His study showed that since Iran’s exclusion from the international banking system, Western banks are no longer willing risk carrying out transactions with the Islamic Republic out of fear that the US Treasury Department would take action against them. In addition, the decline in oil exports is leading to a shortage of dollars and is making it almost impossible to settle accounts, the newspaper says.

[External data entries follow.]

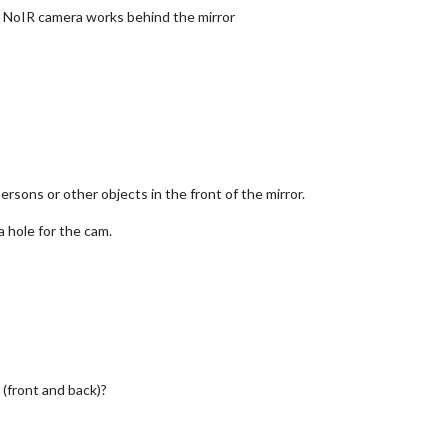
he NoIR camera works behind the mirror
persons or other objects in the front of the mirror.
a hole for the cam.
 (front and back)?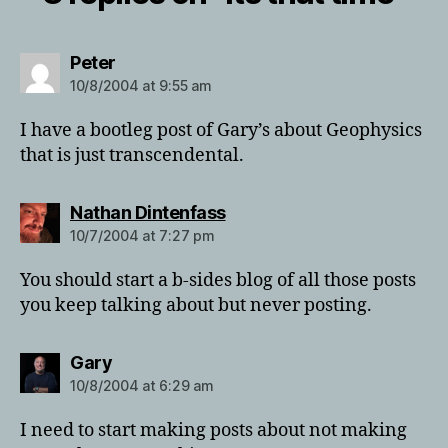
says:
Peter
10/8/2004 at 9:55 am
I have a bootleg post of Gary’s about Geophysics
that is just transcendental.
says:
Nathan Dintenfass
10/7/2004 at 7:27 pm
You should start a b-sides blog of all those posts
you keep talking about but never posting.
says:
Gary
10/8/2004 at 6:29 am
I need to start making posts about not making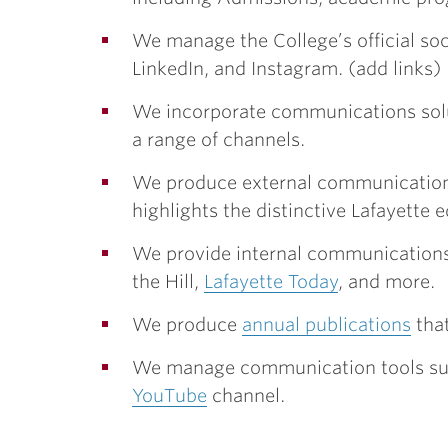
We manage the College’s official so
LinkedIn, and Instagram. (add links)
We incorporate communications soluti
a range of channels.
We produce external communication
highlights the distinctive Lafayette 
We provide internal communication
the Hill,
Lafayette Today
, and more.
We produce
annual publications
that
We manage communication tools suc
YouTube
channel.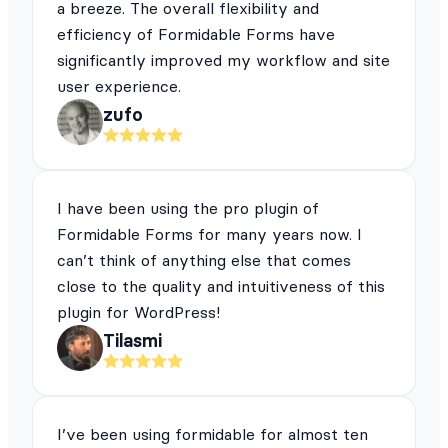
a breeze. The overall flexibility and
efficiency of Formidable Forms have
significantly improved my workflow and site
user experience.
zufo
I have been using the pro plugin of
Formidable Forms for many years now. I
can’t think of anything else that comes
close to the quality and intuitiveness of this
plugin for WordPress!
Tilasmi
I’ve been using formidable for almost ten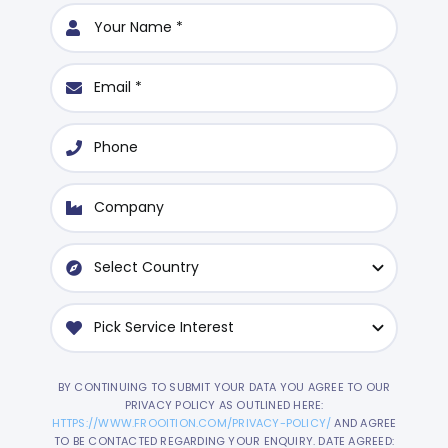
BY CONTINUING TO SUBMIT YOUR DATA YOU AGREE TO OUR
PRIVACY POLICY AS OUTLINED HERE:
HTTPS://WWW.FROOITION.COM/PRIVACY-POLICY/
AND AGREE
TO BE CONTACTED REGARDING YOUR ENQUIRY. DATE AGREED: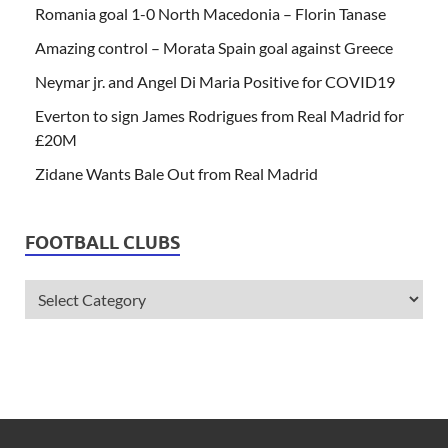
Romania goal 1-0 North Macedonia – Florin Tanase
Amazing control – Morata Spain goal against Greece
Neymar jr. and Angel Di Maria Positive for COVID19
Everton to sign James Rodrigues from Real Madrid for
£20M
Zidane Wants Bale Out from Real Madrid
FOOTBALL CLUBS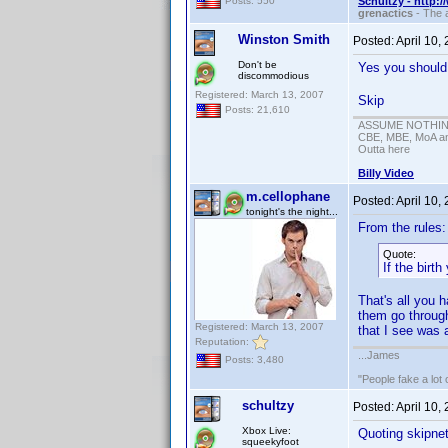
Schultzy - http:
Posts: 550
grenactics
- The a
Winston Smith
Posted:
April 10,
Don't be
Yes you should 
discommodious
Registered: March 13, 2007
Skip
Posts: 21,610
ASSUME NOTHING!
CBE, MBE, MoA and
Outta here
Billy Video
m.cellophane
Posted:
April 10,
tonight's the night...
From the rules:
Quote:
If the birt
That's all you 
them go throu
Registered: March 13, 2007
that I see was 
Reputation:
...James
Posts: 3,480
"People fake a lot 
schultzy
Posted:
April 10,
Xbox Live:
Quoting skipne
squeekyfoot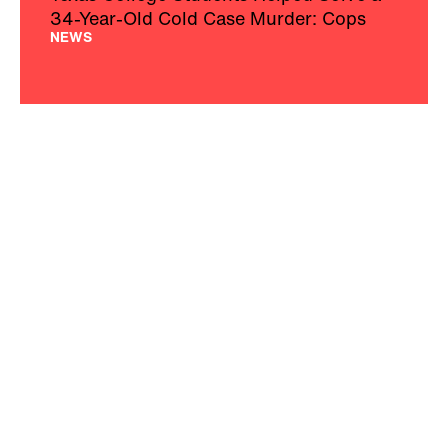
34-Year-Old Cold Case Murder: Cops
NEWS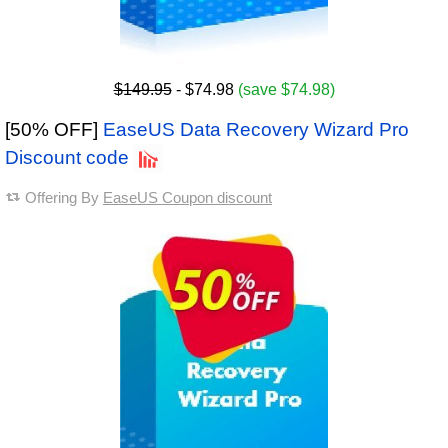
$149.95
- $74.98
(save $74.98)
[50% OFF]
EaseUS Data Recovery Wizard Pro
Discount code
Offering By
EaseUS Coupon discount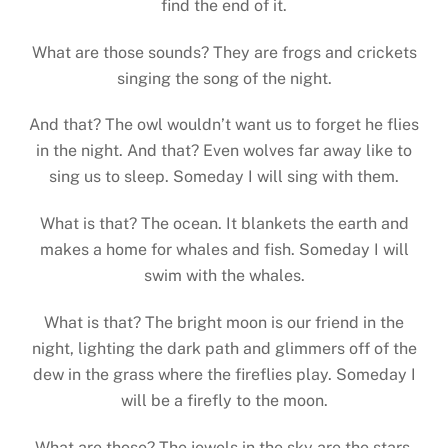
find the end of it.
What are those sounds? They are frogs and crickets
singing the song of the night.
And that? The owl wouldn’t want us to forget he flies
in the night. And that? Even wolves far away like to
sing us to sleep. Someday I will sing with them.
What is that? The ocean. It blankets the earth and
makes a home for whales and fish. Someday I will
swim with the whales.
What is that? The bright moon is our friend in the
night, lighting the dark path and glimmers off of the
dew in the grass where the fireflies play. Someday I
will be a firefly to the moon.
What are those? The jewels in the sky are the stars.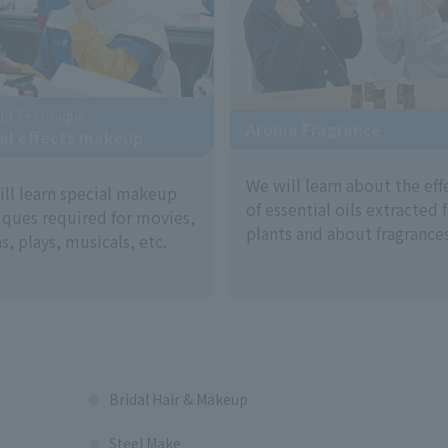
up Technique
Aroma Fragrance
al effects makeup
We will learn about the eff
ill learn special makeup
of essential oils extracted
iques required for movies,
plants and about fragrances
, plays, musicals, etc.
Bridal Hair & Makeup
Steel Make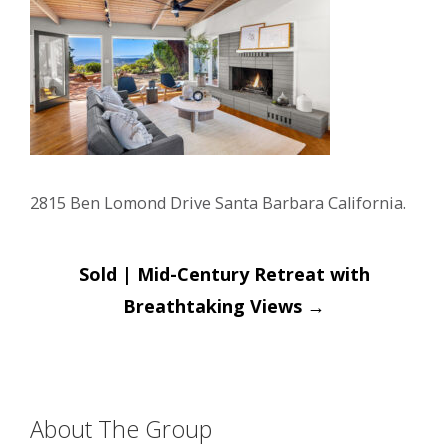
2815 Ben Lomond Drive Santa Barbara California.
Post
Sold | Mid-Century Retreat with
navigation
Breathtaking Views
→
About The Group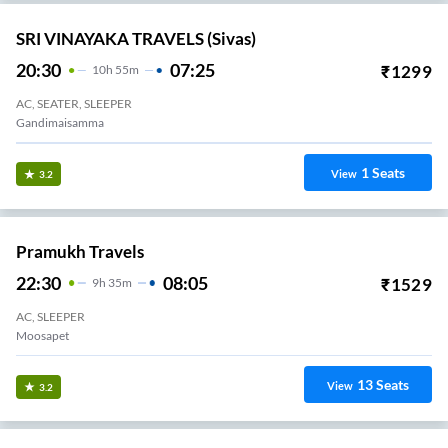
SRI VINAYAKA TRAVELS (Sivas)
20:30
07:25
₹
1299
10
H
55m
AC, SEATER, SLEEPER
Gandimaisamma
1
Seats
View
3.2
Pramukh Travels
22:30
08:05
₹
1529
9
H
35m
AC, SLEEPER
Moosapet
13
Seats
View
3.2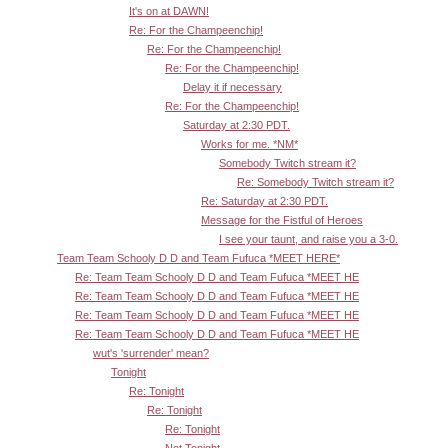
It's on at DAWN!
Re: For the Champeenchip!
Re: For the Champeenchip!
Re: For the Champeenchip!
Delay it if necessary
Re: For the Champeenchip!
Saturday at 2:30 PDT.
Works for me. *NM*
Somebody Twitch stream it?
Re: Somebody Twitch stream it?
Re: Saturday at 2:30 PDT.
Message for the Fistful of Heroes
I see your taunt, and raise you a 3-0.
Team Team Schooly D D and Team Fufuca *MEET HERE*
Re: Team Team Schooly D D and Team Fufuca *MEET HE
Re: Team Team Schooly D D and Team Fufuca *MEET HE
Re: Team Team Schooly D D and Team Fufuca *MEET HE
Re: Team Team Schooly D D and Team Fufuca *MEET HE
wut's 'surrender' mean?
Tonight
Re: Tonight
Re: Tonight
Re: Tonight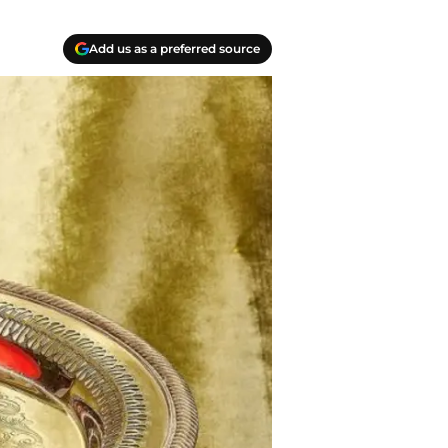
Add us as a preferred source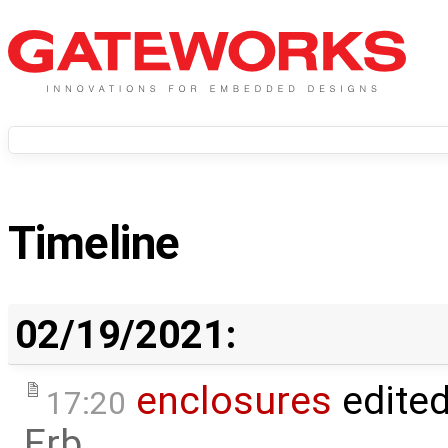
Timeline
02/19/2021:
enclosures
edite
17:20
Erb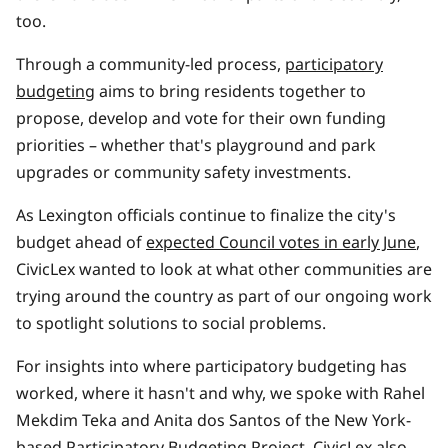
too.
Through a community-led process,
participatory
budgeting
aims to bring residents together to
propose, develop and vote for their own funding
priorities – whether that's playground and park
upgrades or community safety investments.
As Lexington officials continue to finalize the city's
budget ahead of
expected Council votes in early June
,
CivicLex wanted to look at what other communities are
trying around the country as part of our ongoing work
to spotlight solutions to social problems.
For insights into where participatory budgeting has
worked, where it hasn't and why, we spoke with Rahel
Mekdim Teka and Anita dos Santos of the New York-
based
Participatory Budgeting Project
. CivicLex also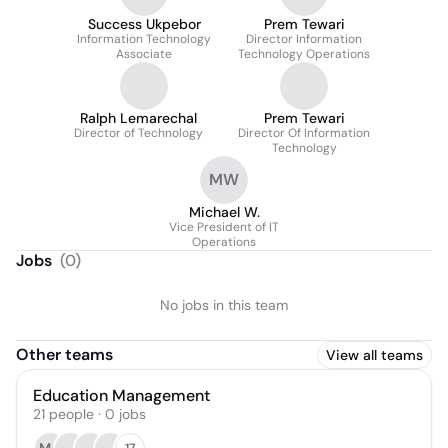
Success Ukpebor
Prem Tewari
Information Technology
Director Information
Associate
Technology Operations
Ralph Lemarechal
Prem Tewari
Director of Technology
Director Of Information
Technology
MW
Michael W.
Vice President of IT
Operations
Jobs
(
0
)
No jobs in this team
Other teams
View all teams
Education Management
21
people
·
0
jobs
17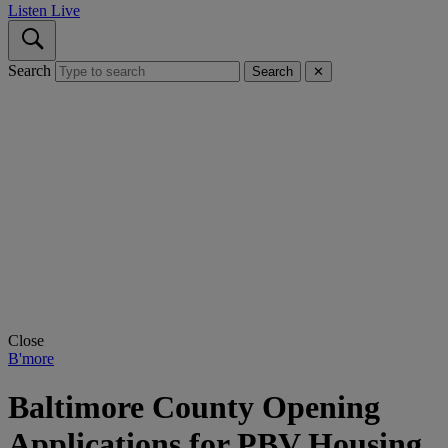
Listen Live
Search
Search
✕
Close
B'more
Baltimore County Opening
Applications for PBV Housing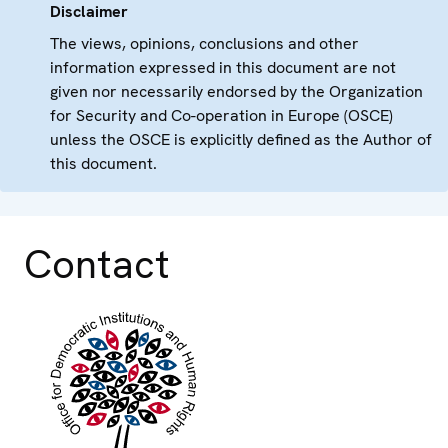
Disclaimer
The views, opinions, conclusions and other
information expressed in this document are not
given nor necessarily endorsed by the Organization
for Security and Co-operation in Europe (OSCE)
unless the OSCE is explicitly defined as the Author of
this document.
Contact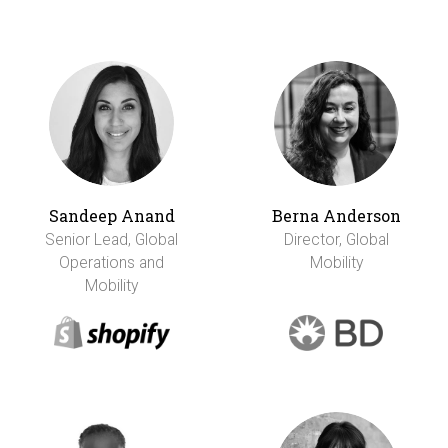
Sandeep Anand
Berna Anderson
Senior Lead, Global
Director, Global
Operations and
Mobility
Mobility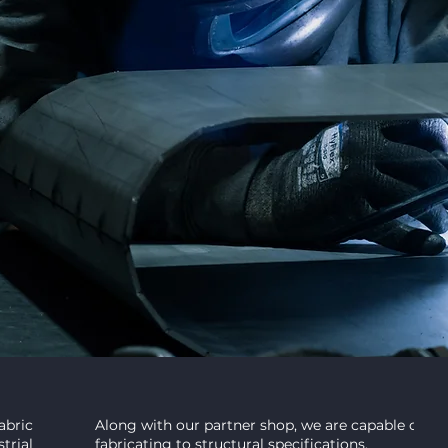
nship.
tions in Topeka, KS.
STRUCTURAL
fabricated and
Along with our partner shop, we are capable of we
trial applications.
fabricating to structural specifications.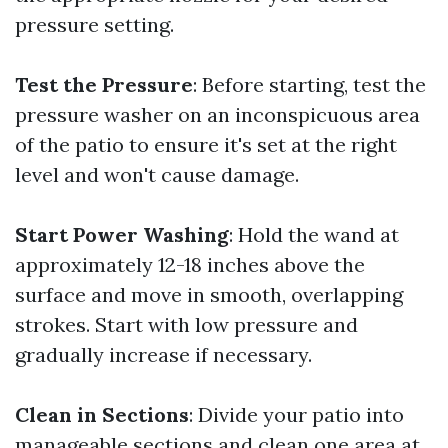
pressure setting.
Test the Pressure
: Before starting, test the
pressure washer on an inconspicuous area
of the patio to ensure it's set at the right
level and won't cause damage.
Start Power Washing
: Hold the wand at
approximately 12-18 inches above the
surface and move in smooth, overlapping
strokes. Start with low pressure and
gradually increase if necessary.
Clean in Sections
: Divide your patio into
manageable sections and clean one area at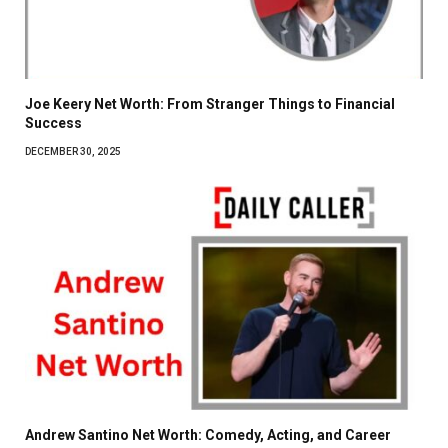
Joe Keery Net Worth: From Stranger Things to Financial
Success
DECEMBER 30, 2025
Andrew Santino Net Worth: Comedy, Acting, and Career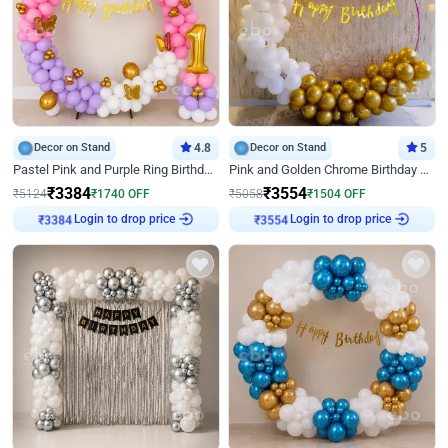
Decor on Stand
4.8
Decor on Stand
5
Pastel Pink and Purple Ring Birthday Decor
Pink and Golden Chrome Birthday Ring Decor
₹
3384
₹
3554
₹
5124
₹
1740
OFF
₹
5058
₹
1504
OFF
Login to drop price
Login to drop price
₹
3384
₹
3554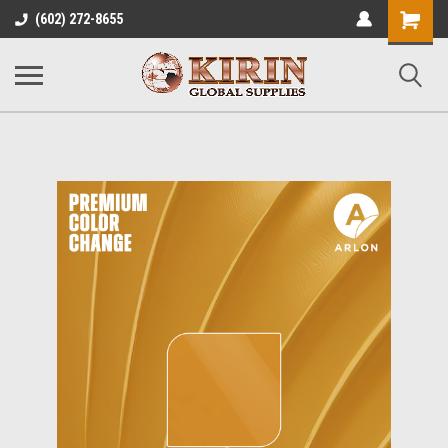
Shopping
(602) 272-8655
Cart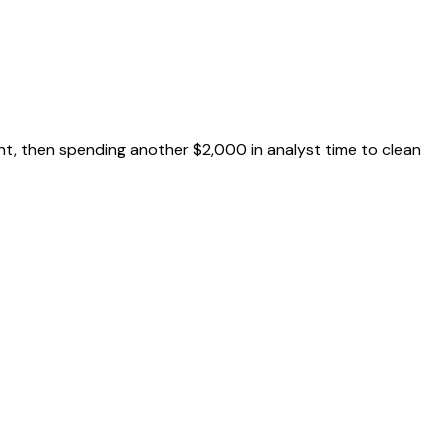
ht, then spending another $2,000 in analyst time to clean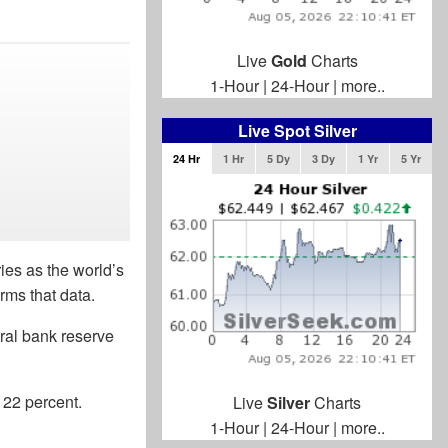
Live
Gold
Charts
1-Hour
|
24-Hour
|
more..
Live Spot Silver
24 Hr
1 Hr
5 Dy
3 Dy
1 Yr
5 Yr
ies as the world’s
rms that data.
tral bank reserve
 22 percent.
Live
Silver
Charts
1-Hour
|
24-Hour
|
more..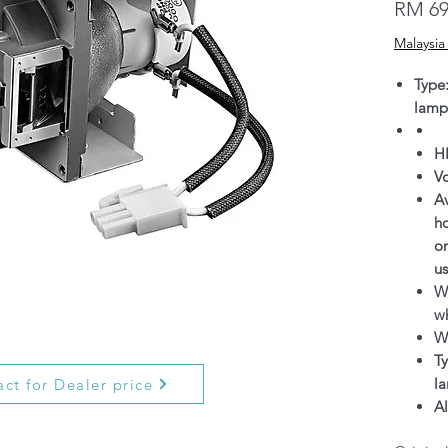
RM 69
Malaysia
Type
lamp
H
V
Av
h
on
us
Wa
wh
W
Ty
l
ct for Dealer price
Al
g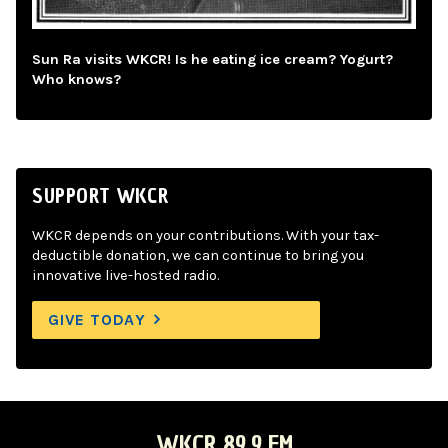
Sun Ra visits WKCR! Is he eating ice cream? Yogurt?
Who knows?
SUPPORT WKCR
WKCR depends on your contributions. With your tax-
deductible donation, we can continue to bring you
innovative live-hosted radio.
GIVE TODAY
WKCR 89.9 FM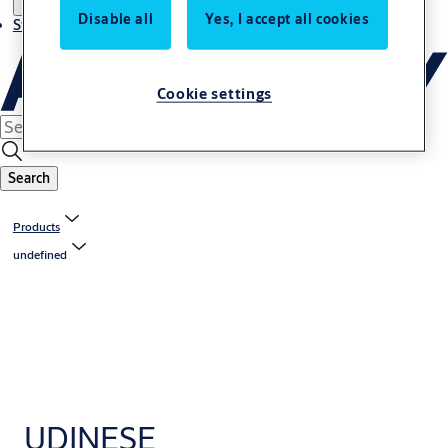
Disable all
Yes, I accept all cookies
Stories
Cookie settings
Search
Products
undefined
UDINESE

Analysis of all these facts leads us to a quite obvious but very pessimistic conclusion. There will be no positive outcome in the near future from the negotiations between Iran and the West involving either the IAEA or the P5+1. Israel will continue inciting hysteria against Tehran’s peaceful nuclear program. Washington’s new administration, which is grateful to the Israeli lobby for its help in reelecting Barack Obama, will continue imposing new unilateral sanctions in an attempt to strangle the Iranians in the truest sense of the word for their “disobedience” towards the United States. Every initiative Russia offers, no matter how good it is, will be immediately rejected by the West and its allies. And the Iranian issue will remain on the international community’s agenda for a long time to come.

Viktor Mikhin is a columnist for New Eastern Outlook.